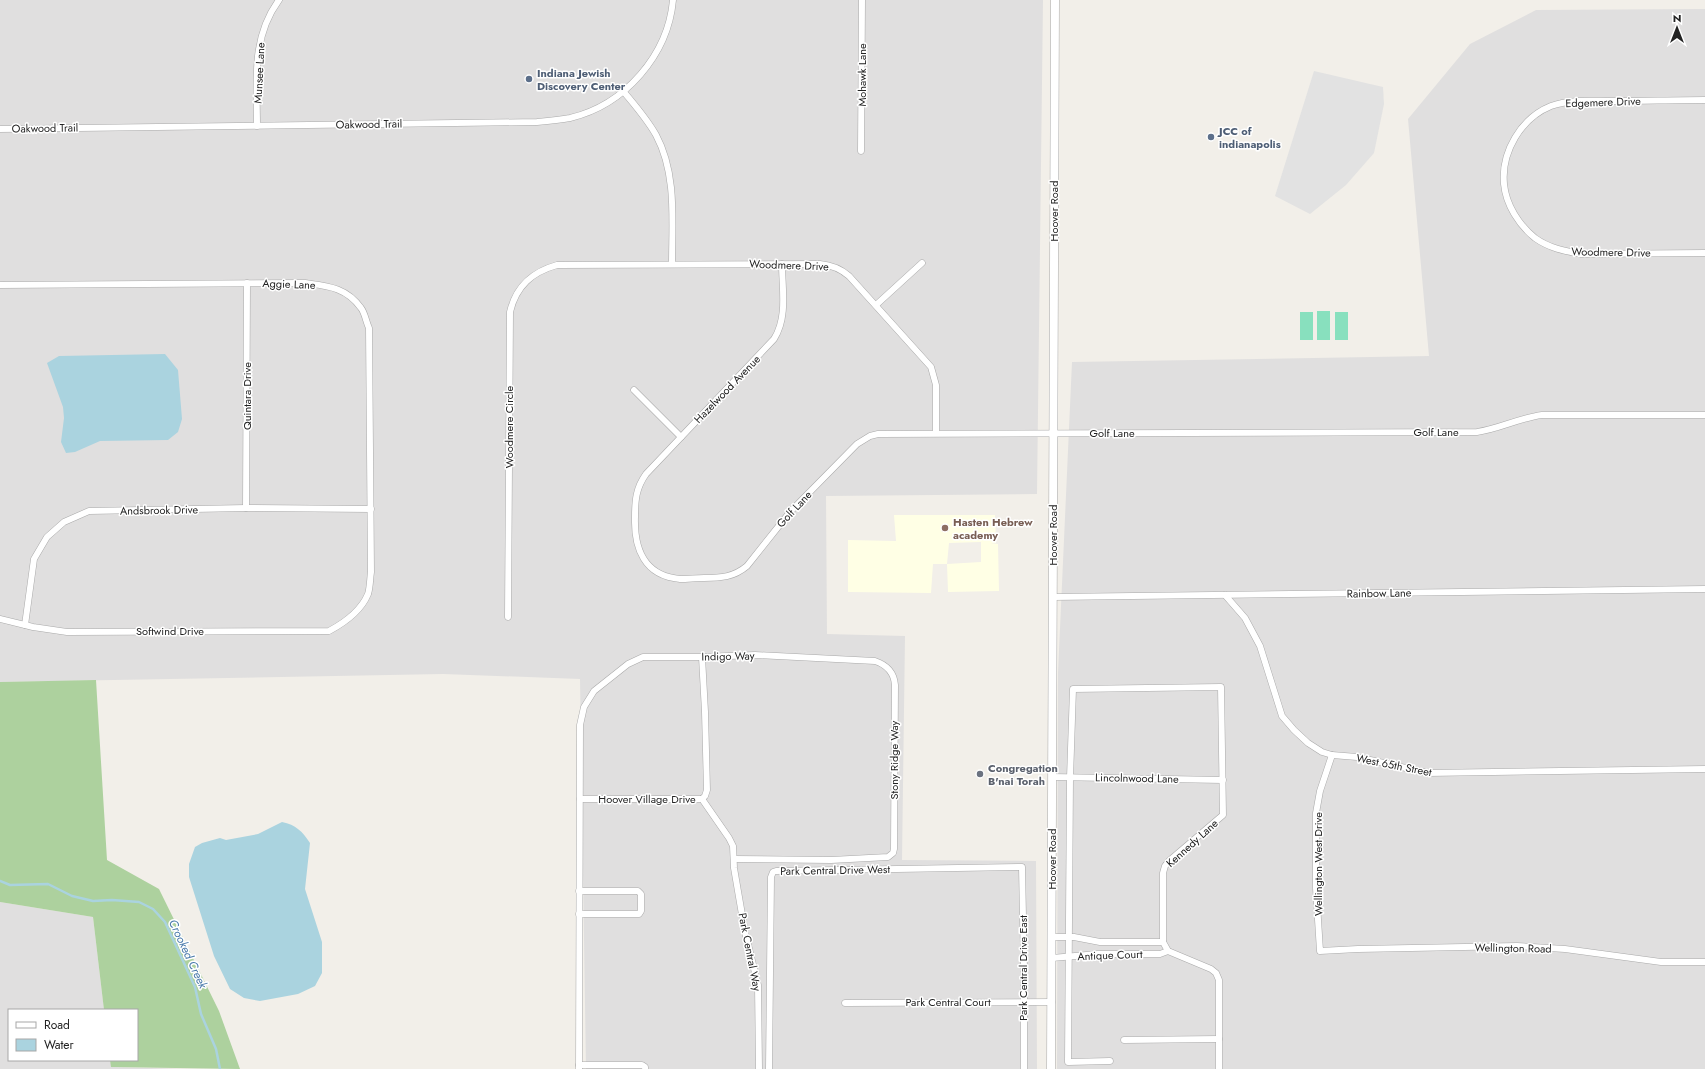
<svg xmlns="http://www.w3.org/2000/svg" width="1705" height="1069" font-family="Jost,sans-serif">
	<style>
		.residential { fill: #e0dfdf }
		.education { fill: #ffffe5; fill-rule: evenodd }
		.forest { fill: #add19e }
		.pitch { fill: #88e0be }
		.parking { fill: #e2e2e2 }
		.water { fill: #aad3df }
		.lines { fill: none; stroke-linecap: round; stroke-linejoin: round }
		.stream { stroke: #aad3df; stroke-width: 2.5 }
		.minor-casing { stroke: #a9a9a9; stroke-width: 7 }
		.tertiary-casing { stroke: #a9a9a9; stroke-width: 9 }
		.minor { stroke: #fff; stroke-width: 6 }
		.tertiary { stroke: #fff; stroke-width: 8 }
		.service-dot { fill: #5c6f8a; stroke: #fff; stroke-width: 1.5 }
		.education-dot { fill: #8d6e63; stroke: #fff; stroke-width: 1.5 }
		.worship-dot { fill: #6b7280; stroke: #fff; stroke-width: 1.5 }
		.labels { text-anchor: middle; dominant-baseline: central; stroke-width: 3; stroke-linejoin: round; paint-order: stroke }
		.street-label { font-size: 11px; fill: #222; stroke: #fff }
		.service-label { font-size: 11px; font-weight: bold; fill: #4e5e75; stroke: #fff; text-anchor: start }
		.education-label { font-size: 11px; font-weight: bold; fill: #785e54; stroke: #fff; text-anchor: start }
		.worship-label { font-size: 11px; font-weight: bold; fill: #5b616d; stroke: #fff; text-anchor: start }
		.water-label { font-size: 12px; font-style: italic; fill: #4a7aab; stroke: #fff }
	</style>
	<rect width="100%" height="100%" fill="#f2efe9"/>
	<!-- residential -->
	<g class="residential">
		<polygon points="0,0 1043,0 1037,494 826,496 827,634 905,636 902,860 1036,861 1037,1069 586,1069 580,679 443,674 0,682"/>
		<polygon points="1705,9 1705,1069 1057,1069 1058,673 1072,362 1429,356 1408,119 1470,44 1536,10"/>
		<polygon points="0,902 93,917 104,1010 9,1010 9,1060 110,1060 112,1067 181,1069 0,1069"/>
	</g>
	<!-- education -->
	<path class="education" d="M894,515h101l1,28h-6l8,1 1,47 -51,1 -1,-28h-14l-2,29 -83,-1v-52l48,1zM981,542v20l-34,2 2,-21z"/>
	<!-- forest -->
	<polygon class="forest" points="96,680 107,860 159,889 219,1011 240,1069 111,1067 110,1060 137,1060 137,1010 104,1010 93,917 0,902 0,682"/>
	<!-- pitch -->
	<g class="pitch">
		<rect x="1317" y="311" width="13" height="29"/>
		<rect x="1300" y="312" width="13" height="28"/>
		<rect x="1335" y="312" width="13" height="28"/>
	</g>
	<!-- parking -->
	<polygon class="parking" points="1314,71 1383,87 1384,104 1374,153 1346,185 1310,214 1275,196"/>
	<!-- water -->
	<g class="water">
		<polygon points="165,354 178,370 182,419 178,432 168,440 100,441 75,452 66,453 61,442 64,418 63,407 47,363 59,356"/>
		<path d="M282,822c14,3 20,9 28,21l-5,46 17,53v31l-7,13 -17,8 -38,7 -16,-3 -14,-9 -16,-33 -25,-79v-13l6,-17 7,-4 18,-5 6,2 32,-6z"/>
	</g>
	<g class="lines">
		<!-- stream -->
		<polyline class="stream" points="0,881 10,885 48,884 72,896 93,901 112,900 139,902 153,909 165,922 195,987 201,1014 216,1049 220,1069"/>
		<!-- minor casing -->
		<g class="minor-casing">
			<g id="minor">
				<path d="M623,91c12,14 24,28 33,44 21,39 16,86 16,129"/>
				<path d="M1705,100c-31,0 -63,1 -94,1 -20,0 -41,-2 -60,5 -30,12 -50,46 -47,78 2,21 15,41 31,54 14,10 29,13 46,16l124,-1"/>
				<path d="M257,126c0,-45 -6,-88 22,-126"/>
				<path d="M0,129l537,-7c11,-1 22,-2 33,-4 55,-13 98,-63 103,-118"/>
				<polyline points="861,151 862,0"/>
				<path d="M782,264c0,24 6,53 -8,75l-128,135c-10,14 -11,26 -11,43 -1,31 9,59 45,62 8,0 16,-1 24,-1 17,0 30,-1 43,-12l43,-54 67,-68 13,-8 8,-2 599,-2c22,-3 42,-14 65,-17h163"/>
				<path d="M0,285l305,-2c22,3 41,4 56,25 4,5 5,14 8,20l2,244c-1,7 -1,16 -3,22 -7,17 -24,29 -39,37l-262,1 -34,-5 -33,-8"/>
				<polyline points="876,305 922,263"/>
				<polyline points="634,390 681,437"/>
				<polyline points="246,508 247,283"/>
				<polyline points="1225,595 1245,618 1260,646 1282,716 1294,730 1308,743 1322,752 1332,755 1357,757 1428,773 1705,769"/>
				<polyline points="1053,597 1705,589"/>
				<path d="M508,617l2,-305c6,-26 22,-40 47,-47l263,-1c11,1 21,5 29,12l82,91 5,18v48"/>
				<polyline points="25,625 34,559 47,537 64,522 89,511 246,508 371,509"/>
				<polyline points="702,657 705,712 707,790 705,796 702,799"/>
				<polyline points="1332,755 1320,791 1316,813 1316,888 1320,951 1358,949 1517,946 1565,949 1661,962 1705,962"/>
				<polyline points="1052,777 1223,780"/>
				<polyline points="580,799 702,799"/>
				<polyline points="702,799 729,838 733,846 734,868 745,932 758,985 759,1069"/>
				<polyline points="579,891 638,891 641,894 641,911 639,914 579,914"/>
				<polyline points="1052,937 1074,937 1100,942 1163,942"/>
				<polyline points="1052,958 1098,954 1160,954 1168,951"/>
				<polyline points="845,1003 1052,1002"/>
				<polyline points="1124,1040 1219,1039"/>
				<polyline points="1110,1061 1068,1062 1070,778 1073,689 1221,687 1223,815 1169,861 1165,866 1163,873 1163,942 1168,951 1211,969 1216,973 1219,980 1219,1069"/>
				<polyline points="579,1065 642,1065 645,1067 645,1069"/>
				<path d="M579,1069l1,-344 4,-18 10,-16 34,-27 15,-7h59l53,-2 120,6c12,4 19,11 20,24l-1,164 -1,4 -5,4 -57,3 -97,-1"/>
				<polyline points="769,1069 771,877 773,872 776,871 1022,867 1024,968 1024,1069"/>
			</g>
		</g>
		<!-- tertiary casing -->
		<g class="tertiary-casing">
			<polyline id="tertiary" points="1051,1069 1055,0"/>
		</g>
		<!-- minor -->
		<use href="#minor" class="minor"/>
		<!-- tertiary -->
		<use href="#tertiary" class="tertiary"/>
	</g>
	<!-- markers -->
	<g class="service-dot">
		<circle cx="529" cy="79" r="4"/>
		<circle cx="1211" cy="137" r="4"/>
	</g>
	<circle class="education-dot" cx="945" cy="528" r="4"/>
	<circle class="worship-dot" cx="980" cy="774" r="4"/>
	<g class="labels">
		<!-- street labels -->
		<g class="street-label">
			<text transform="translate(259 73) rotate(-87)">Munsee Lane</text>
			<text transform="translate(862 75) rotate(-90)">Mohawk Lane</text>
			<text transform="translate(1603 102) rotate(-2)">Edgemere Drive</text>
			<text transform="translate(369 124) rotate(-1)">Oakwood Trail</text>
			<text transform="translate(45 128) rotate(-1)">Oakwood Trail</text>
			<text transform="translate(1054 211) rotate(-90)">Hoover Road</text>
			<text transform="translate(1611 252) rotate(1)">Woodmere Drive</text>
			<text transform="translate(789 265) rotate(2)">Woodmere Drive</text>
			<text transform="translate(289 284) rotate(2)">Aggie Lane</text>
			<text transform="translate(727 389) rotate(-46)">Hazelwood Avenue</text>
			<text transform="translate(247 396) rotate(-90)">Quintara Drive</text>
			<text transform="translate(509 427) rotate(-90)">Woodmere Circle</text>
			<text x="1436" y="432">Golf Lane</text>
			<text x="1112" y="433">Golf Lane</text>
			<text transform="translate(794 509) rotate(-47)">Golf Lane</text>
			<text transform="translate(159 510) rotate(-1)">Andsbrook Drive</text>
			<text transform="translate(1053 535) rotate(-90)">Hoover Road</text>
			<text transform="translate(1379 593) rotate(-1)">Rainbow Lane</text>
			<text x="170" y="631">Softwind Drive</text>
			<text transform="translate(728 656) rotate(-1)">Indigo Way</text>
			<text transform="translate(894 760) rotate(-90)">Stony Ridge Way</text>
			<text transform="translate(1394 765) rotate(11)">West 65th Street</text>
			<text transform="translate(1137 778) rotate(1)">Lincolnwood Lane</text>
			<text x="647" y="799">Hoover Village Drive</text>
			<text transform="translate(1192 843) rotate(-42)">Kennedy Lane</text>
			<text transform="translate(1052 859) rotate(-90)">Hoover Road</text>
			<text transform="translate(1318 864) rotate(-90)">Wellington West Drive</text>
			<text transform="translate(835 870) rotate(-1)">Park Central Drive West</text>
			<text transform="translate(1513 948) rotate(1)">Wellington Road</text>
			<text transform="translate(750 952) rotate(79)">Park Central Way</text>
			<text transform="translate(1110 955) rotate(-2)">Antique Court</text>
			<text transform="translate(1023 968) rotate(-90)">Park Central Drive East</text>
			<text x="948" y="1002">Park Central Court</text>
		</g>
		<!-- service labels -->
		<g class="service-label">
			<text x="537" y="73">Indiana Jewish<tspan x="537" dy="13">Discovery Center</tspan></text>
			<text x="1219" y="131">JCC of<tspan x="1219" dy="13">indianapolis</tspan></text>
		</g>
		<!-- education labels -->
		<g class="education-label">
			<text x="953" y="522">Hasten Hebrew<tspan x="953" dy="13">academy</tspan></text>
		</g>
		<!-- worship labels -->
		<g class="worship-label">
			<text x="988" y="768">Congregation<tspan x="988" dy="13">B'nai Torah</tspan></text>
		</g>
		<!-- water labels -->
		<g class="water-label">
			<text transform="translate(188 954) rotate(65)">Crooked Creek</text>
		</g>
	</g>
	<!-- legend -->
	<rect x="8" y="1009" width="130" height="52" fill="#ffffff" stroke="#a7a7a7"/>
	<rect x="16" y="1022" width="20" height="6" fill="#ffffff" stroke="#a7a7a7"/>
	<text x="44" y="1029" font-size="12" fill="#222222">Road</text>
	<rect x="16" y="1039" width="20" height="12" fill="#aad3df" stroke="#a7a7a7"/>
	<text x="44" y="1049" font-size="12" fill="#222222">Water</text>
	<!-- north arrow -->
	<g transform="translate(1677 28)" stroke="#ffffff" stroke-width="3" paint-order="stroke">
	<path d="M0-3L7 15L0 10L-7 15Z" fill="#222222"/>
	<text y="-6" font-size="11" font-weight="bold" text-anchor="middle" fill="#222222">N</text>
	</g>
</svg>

-------------------------

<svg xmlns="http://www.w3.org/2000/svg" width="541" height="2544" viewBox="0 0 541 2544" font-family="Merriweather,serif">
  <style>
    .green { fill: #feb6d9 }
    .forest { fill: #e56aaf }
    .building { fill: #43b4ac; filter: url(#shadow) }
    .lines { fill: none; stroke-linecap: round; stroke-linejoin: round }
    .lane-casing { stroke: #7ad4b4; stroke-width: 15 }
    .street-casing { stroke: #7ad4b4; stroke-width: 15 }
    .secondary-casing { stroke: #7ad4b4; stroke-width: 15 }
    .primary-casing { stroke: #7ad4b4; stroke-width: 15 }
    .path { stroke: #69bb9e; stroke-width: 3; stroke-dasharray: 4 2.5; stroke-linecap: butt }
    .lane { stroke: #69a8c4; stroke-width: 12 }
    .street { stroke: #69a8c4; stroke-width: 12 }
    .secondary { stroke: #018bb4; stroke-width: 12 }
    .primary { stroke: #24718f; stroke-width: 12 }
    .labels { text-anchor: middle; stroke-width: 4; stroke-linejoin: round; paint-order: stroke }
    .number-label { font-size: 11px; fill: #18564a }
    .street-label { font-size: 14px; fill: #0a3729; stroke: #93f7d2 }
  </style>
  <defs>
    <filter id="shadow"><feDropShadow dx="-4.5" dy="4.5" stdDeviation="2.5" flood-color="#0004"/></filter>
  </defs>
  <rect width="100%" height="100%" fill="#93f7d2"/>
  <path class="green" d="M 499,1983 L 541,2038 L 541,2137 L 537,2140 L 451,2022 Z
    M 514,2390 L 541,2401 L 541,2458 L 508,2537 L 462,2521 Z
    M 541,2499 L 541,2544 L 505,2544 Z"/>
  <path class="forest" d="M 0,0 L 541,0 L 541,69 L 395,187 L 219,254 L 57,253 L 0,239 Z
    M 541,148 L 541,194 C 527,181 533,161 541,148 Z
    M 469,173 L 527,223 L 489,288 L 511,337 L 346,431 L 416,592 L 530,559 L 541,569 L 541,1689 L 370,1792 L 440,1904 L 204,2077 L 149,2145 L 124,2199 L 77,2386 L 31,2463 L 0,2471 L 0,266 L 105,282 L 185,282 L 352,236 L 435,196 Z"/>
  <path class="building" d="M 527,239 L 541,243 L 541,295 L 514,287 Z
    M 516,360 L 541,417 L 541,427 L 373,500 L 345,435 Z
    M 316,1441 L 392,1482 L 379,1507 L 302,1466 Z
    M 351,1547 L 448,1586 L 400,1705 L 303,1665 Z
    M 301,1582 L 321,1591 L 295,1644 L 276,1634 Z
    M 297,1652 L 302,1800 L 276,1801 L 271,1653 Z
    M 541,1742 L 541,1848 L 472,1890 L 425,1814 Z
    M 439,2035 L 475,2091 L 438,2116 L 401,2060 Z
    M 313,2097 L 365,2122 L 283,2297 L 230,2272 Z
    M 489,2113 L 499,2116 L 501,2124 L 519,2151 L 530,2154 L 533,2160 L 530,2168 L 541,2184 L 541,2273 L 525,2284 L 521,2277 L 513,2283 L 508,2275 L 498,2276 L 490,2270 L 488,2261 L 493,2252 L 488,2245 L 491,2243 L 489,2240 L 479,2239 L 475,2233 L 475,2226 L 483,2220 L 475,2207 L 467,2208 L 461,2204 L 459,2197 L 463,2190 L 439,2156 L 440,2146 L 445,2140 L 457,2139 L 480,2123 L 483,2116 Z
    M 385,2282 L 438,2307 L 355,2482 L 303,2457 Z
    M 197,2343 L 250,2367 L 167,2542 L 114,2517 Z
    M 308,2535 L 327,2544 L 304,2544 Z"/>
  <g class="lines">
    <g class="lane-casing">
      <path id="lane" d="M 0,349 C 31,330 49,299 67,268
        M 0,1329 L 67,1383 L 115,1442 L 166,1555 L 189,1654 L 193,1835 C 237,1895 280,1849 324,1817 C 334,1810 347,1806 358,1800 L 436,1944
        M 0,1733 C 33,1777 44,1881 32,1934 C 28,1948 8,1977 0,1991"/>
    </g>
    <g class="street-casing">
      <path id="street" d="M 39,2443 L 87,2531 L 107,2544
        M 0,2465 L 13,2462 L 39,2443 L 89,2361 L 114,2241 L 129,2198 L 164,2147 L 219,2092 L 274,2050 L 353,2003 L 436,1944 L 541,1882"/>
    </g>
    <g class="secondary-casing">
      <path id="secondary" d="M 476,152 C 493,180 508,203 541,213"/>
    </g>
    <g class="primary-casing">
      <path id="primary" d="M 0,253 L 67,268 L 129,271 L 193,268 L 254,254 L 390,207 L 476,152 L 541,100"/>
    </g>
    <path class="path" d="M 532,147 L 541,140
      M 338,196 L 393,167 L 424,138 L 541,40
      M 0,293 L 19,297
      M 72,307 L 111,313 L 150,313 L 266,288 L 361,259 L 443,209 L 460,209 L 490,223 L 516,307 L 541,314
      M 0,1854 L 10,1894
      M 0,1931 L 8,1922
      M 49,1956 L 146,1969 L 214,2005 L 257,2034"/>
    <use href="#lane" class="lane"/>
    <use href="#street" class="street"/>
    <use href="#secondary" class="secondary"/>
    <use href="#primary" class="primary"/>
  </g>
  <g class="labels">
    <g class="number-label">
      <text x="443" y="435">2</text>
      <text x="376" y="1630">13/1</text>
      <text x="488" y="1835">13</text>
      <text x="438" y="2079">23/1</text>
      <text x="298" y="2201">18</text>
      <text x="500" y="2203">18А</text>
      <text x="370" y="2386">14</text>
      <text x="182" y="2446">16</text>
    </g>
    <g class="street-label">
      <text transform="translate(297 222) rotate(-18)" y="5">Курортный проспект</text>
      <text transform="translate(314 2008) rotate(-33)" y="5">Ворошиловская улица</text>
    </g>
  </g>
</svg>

-------------------------

* _What is expected_:
Within the records above, how many lines include the word "linecap"? Only the number is wanted.

* _Reply_:
3